TASK STATEMENT -
Reproduce word for word all the text read from each page image below, and leave the pictures out of your answer.

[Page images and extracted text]

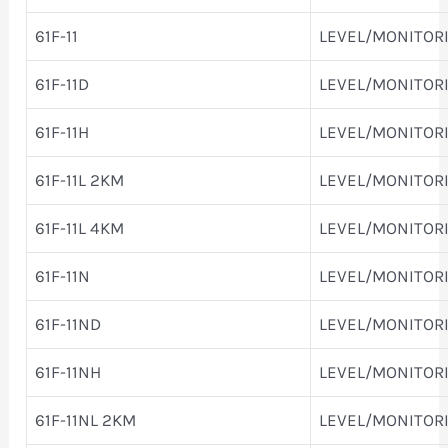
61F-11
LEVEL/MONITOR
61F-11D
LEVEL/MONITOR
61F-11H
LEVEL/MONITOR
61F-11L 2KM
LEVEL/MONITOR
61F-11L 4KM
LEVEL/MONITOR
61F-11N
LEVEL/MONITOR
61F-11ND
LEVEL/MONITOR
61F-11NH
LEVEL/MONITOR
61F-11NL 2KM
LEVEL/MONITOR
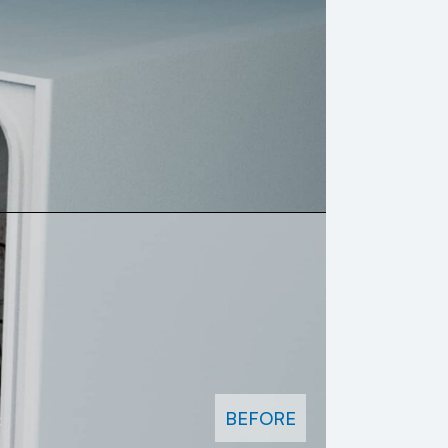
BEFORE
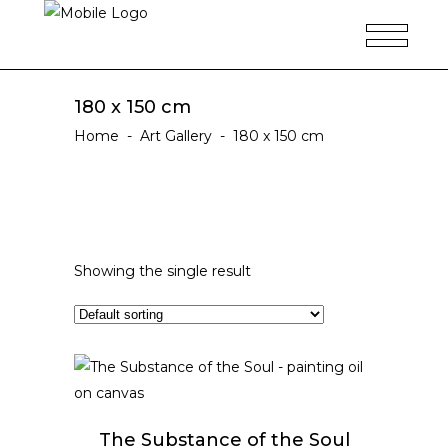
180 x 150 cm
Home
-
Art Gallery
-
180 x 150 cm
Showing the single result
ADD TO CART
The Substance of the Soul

REPLY TO THE EXERCISE -
61F-11
LEVEL/MONITOR
61F-11D
LEVEL/MONITOR
61F-11H
LEVEL/MONITOR
61F-11L 2KM
LEVEL/MONITOR
61F-11L 4KM
LEVEL/MONITOR
61F-11N
LEVEL/MONITOR
61F-11ND
LEVEL/MONITOR
61F-11NH
LEVEL/MONITOR
61F-11NL 2KM
LEVEL/MONITOR
BEFORE
180 x 150 cm
Home
-
Art Gallery
-
180 x 150 cm
Showing the single result
ADD TO CART
The Substance of the Soul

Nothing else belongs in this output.